● **Objetivo de la tarea**
Duplica sin cambios el pasaje del texto sobre el bote de Pasapalabra que va entre "Rodríguez, profesora de" y "vivir con tranquilidad.", ambos incluidos.

● **Fragmento del texto**
+++

El mayor bote de la historia de Pasapalabra, 2,7 millones de euros, no solo ha convertido a Rosa Rodríguez en millonaria y en una de las concursantes más recordadas del formato. También ha provocado una reacción política poco habitual - o no tanto - en este tipo de acontecimientos. La vicepresidenta primera y ministra de Hacienda, María Jesús Montero, ha respondido públicamente a las palabras de la ganadora, que en varias entrevistas ha defendido con naturalidad que una parte importante del premio termine en las arcas públicas.
Rodríguez, profesora de 32 años, ha explicado que asume esa tributación “con gusto” porque se considera fruto no solo de su esfuerzo, sino también de la sociedad en la que ha crecido, en especial de la educación pública. En la misma línea, ha subrayado que pagar impuestos le parece una forma de devolver lo recibido, y que, incluso tras la tributación, la cantidad que le queda es más que suficiente para vivir con tranquilidad.
Montero ha recogido ese mensaje y lo ha difundido en su perfil oficial en la red social X, donde ha agradecido a la concursante su reflexión. “Sin impuestos no hay igualdad de oportunidades, ni justicia social, ni Estado de bienestar”, ha escrito la ministra, que también le ha dado las gracias “por tu ejemplo, por tu civismo fiscal y por lanzar un mensaje tan importante para reflexionar sobre el valor de los servicios públicos”, ha zanjado.

+++

● **Datos proporcionados**

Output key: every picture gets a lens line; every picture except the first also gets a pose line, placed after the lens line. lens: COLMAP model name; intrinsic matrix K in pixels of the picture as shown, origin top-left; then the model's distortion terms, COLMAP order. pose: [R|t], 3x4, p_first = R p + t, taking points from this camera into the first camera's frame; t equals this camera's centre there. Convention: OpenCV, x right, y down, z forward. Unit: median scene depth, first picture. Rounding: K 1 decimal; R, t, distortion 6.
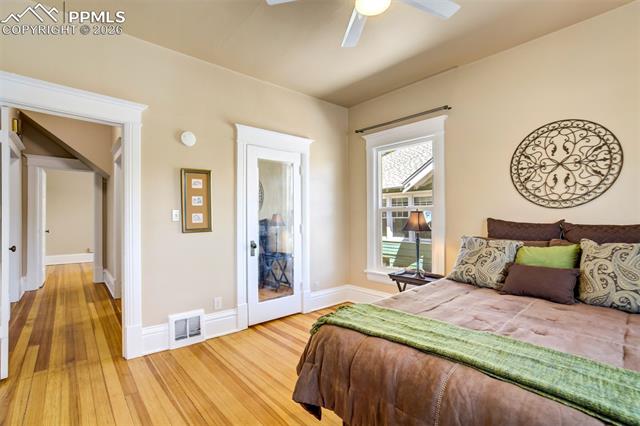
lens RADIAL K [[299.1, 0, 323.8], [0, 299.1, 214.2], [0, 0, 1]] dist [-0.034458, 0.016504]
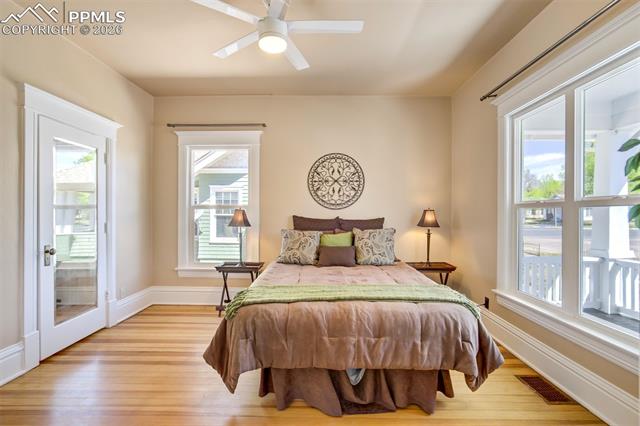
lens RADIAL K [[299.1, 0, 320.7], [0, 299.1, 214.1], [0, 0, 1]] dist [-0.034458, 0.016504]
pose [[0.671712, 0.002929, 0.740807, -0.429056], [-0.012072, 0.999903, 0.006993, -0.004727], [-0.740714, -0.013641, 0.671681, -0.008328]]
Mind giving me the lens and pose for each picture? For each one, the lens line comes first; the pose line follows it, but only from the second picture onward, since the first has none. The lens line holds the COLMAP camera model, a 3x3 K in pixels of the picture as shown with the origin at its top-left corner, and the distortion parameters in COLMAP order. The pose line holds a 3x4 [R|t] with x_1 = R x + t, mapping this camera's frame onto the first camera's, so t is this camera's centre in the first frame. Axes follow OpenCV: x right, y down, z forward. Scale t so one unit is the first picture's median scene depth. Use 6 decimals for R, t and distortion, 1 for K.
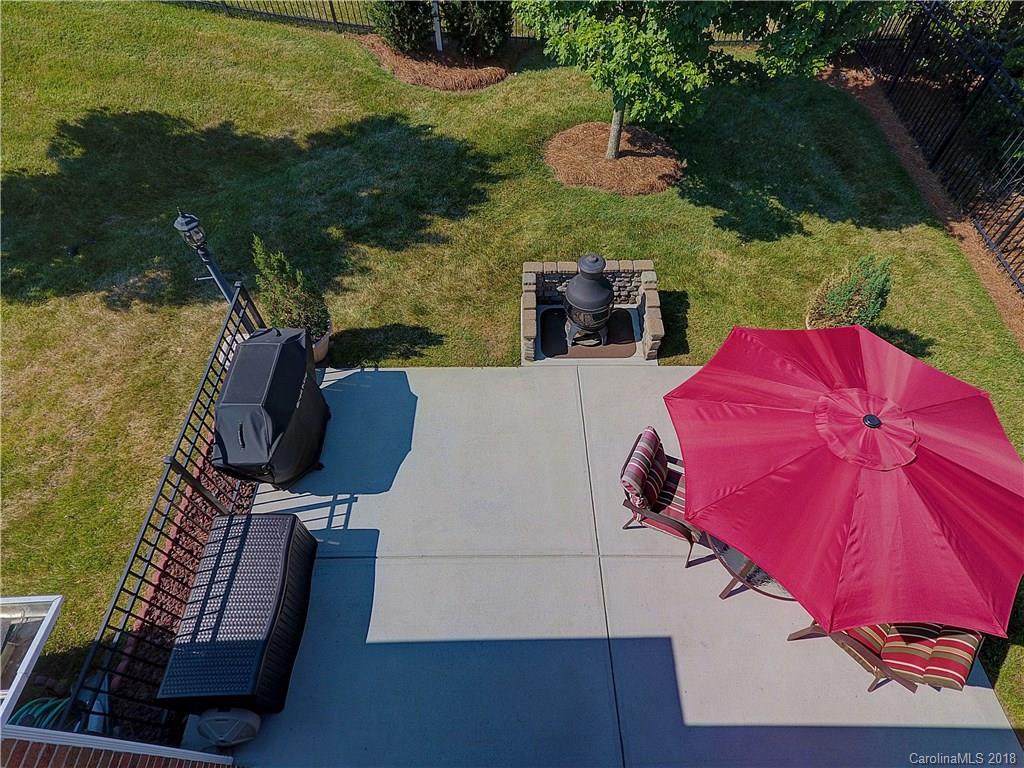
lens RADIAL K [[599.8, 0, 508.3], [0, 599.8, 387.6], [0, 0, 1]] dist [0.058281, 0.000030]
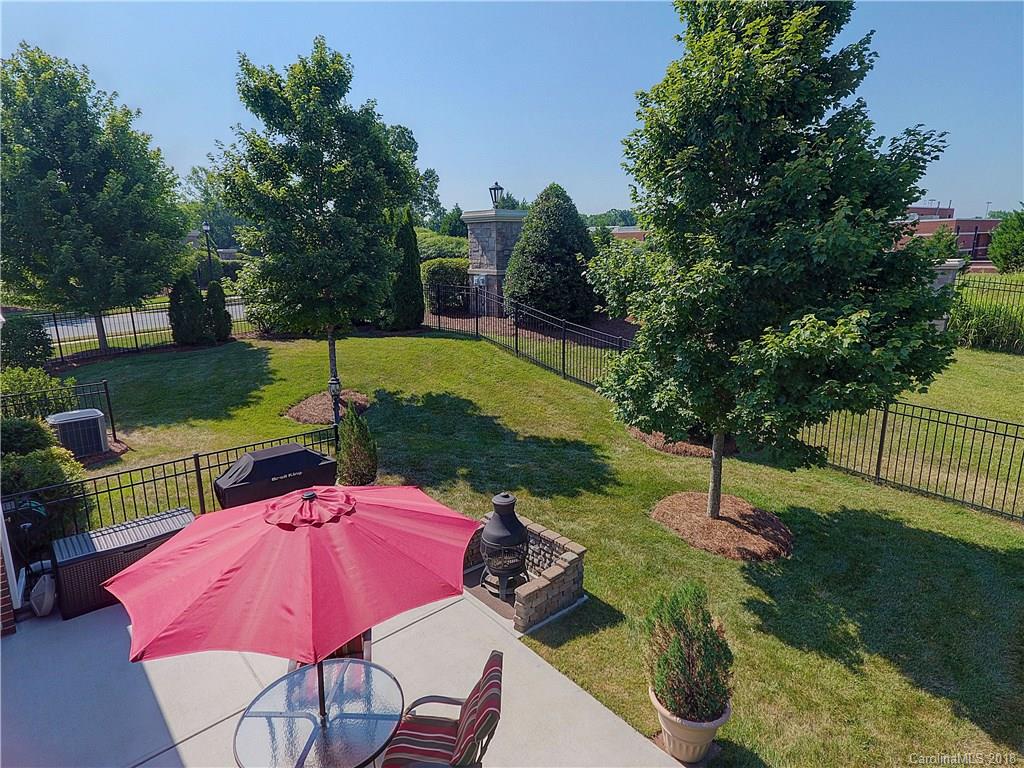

+++

● **Tu respuesta**
Rodríguez, profesora de 32 años, ha explicado que asume esa tributación “con gusto” porque se considera fruto no solo de su esfuerzo, sino también de la sociedad en la que ha crecido, en especial de la educación pública. En la misma línea, ha subrayado que pagar impuestos le parece una forma de devolver lo recibido, y que, incluso tras la tributación, la cantidad que le queda es más que suficiente para vivir con tranquilidad.